ジョーの羽根手裏剣はいつでも放てるように準備されている。
万事休す、と言っていい。
その時、敵の隊長が動いたのを、健もジョーも見逃さなかった。
ジョーは一瞬で健に『任せておけ』と以心伝心で伝えた。
持ち出したマシンガンが咆哮する前に、隊長の額に羽根手裏剣が刺さっていた。
「悪りぃな。手加減する暇が無かった……」
ジョーの言葉が終わると共に、隊長はドサリと音を立てて倒れた。
雑魚兵が一瞬にして引いた。
「さて、カッツェ。俺達の捕虜になって貰おうか?
 俺もこの男もお前に訊きたい事が沢山あるんだ」
健はカッツェの首を更に絞めた。
「健、殺すなよ。俺もこいつを殺してぇ気持ちは同じだがよ」
「ああ、解っている。
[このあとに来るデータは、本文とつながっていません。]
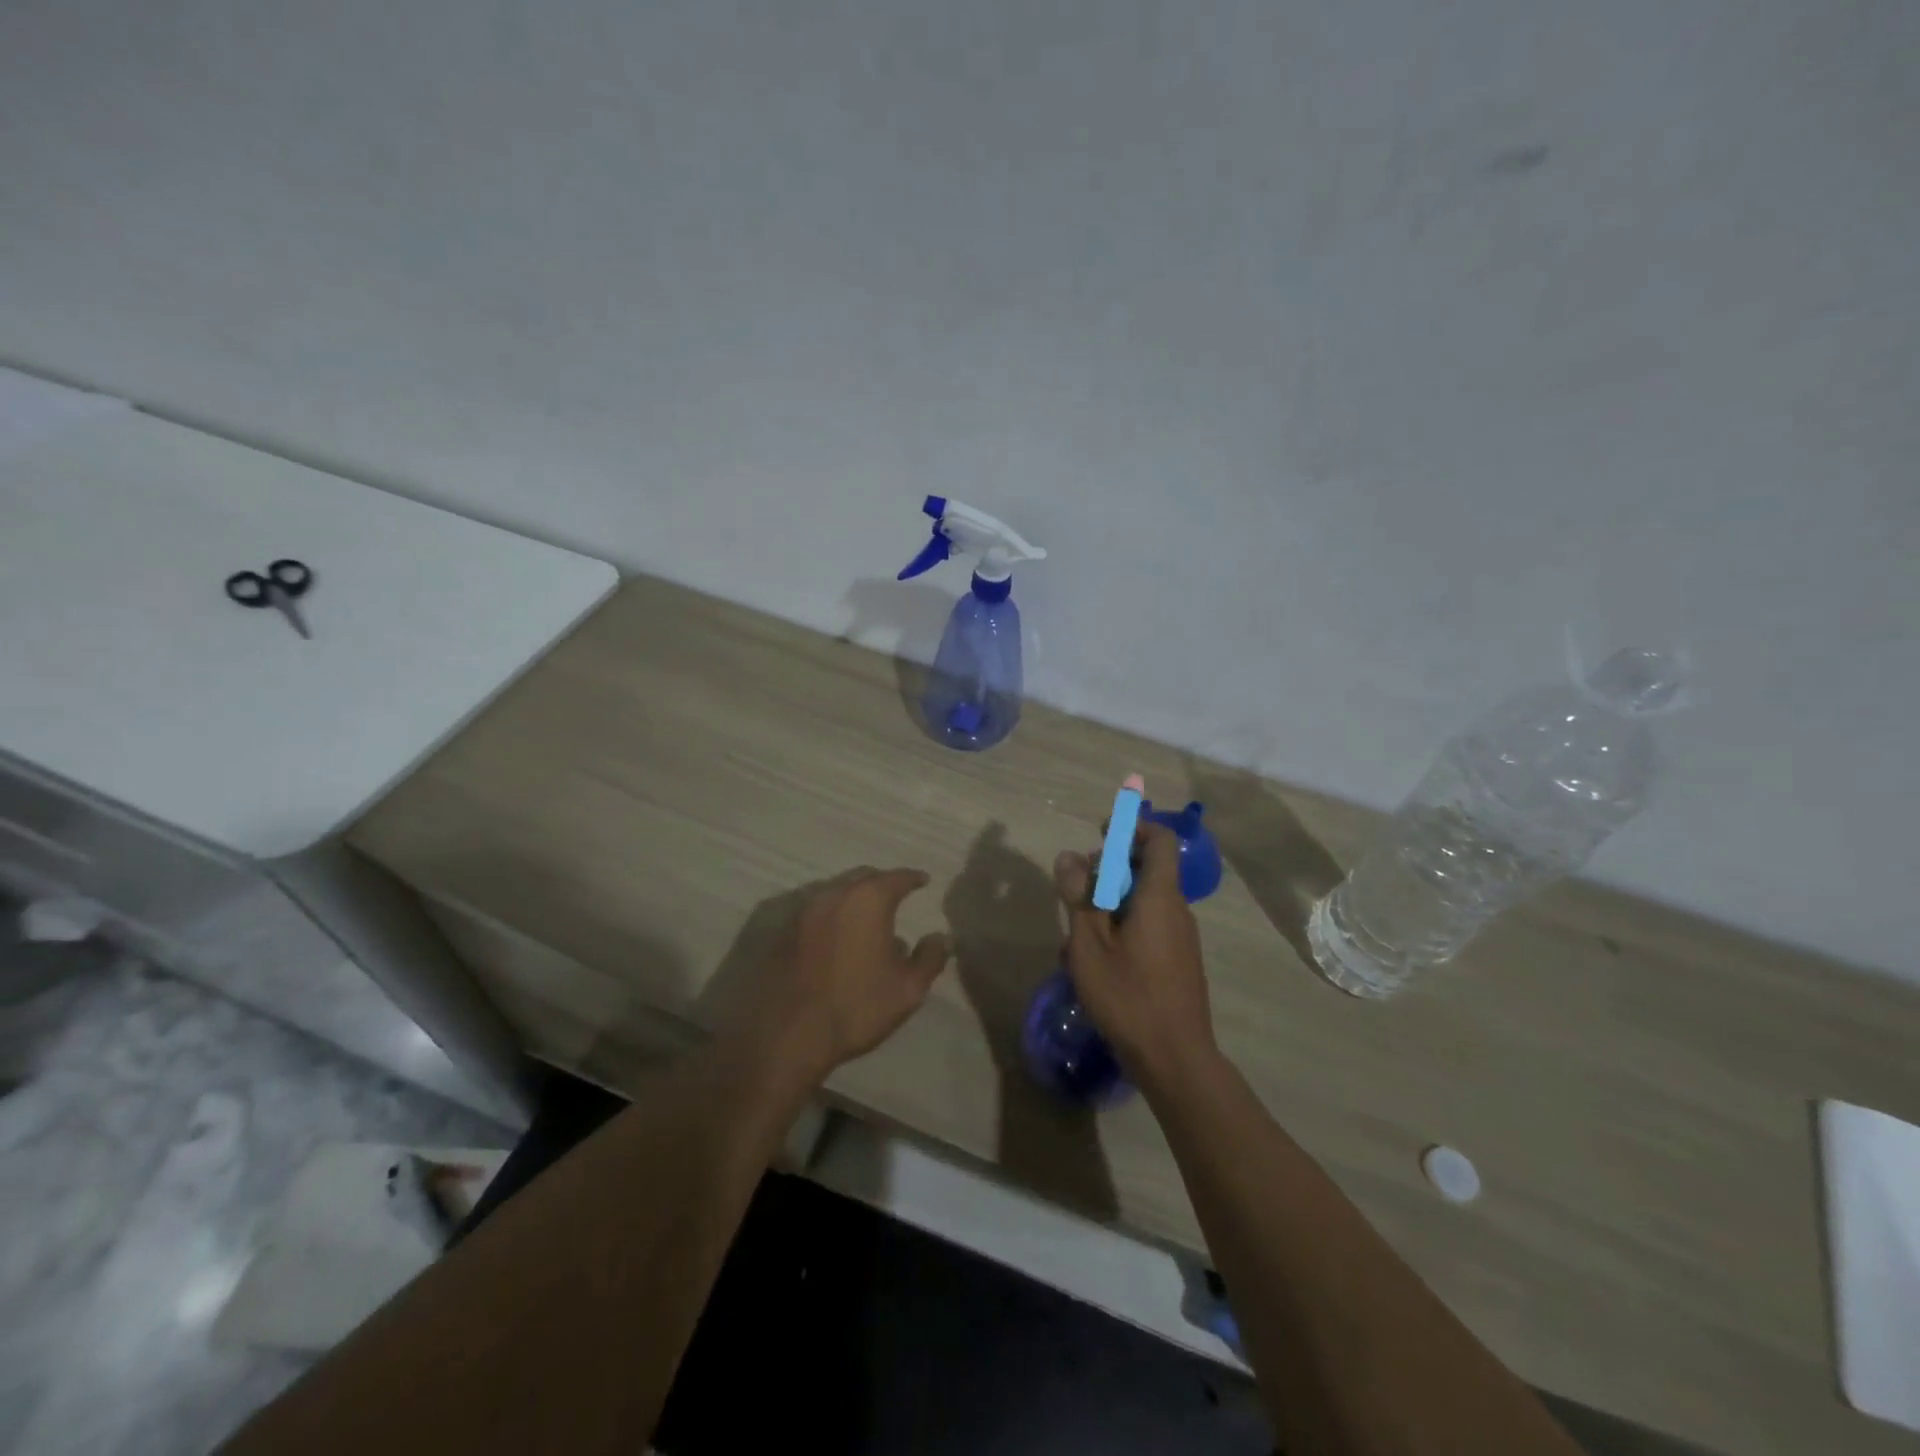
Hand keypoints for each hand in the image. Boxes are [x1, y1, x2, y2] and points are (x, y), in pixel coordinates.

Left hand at [736, 868, 950, 1084]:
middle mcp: (834, 895)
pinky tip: (840, 936)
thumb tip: (941, 937)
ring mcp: (804, 911)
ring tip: (868, 916)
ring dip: (855, 898)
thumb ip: (930, 958)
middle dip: (882, 882)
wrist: (788, 1034)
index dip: (913, 878)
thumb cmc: (856, 1007)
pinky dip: (834, 915)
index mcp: (868, 900)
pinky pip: (817, 911)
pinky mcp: (785, 932)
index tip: (923, 881)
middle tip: (897, 894)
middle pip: (864, 878)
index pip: (897, 877)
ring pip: (837, 892)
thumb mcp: (908, 989)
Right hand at [1054, 825, 1216, 1089]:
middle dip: (1109, 870)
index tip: (1102, 834)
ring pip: (1142, 902)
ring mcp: (1180, 938)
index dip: (1133, 828)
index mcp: (1160, 896)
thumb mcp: (1089, 943)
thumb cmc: (1128, 995)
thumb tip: (1069, 857)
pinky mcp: (1178, 961)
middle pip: (1147, 870)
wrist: (1174, 1057)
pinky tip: (1093, 962)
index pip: (1160, 839)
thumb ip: (1079, 896)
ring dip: (1109, 905)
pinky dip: (1121, 929)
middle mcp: (1176, 910)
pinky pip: (1148, 928)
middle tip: (1075, 889)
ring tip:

ギャラクターの本部を吐いて貰わなきゃならないからな」
「その他にも同時進行で多くの悪事を働いている筈だぜ」
ジョーはエアガンのワイヤーを使って、カッツェをぐるぐる巻きにする事にした。
「健、ちょっとだけ脇にずれてくれ」
ジョーの意図を察した健は、自分まで巻き込まれないように、上手く避けた。
後はジョーの腕ひとつだ。
勿論、ジョーの事は信頼していた。
ジョーはカッツェの身体だけを上手くワイヤーで絡め取った。
魔法のように、ワイヤーがカッツェの身体の回りを勢い良く何周もしたのだ。
健はそれでもブーメランをカッツェの喉元から離さなかった。
そのままカッツェを引き摺るように後ずさりを始めた健を見て、ジョーはまた援護へと回った。
敵兵の攻撃を避ける為だ。
彼の方から攻撃を仕掛け、健の退路を作った。
司令室を出ると、ジョーは最後にお土産として踵から爆弾を取り出して放り込んだ。
大規模な爆発が起こった。
カッツェを含めた3人は床に伏せて、身を守った。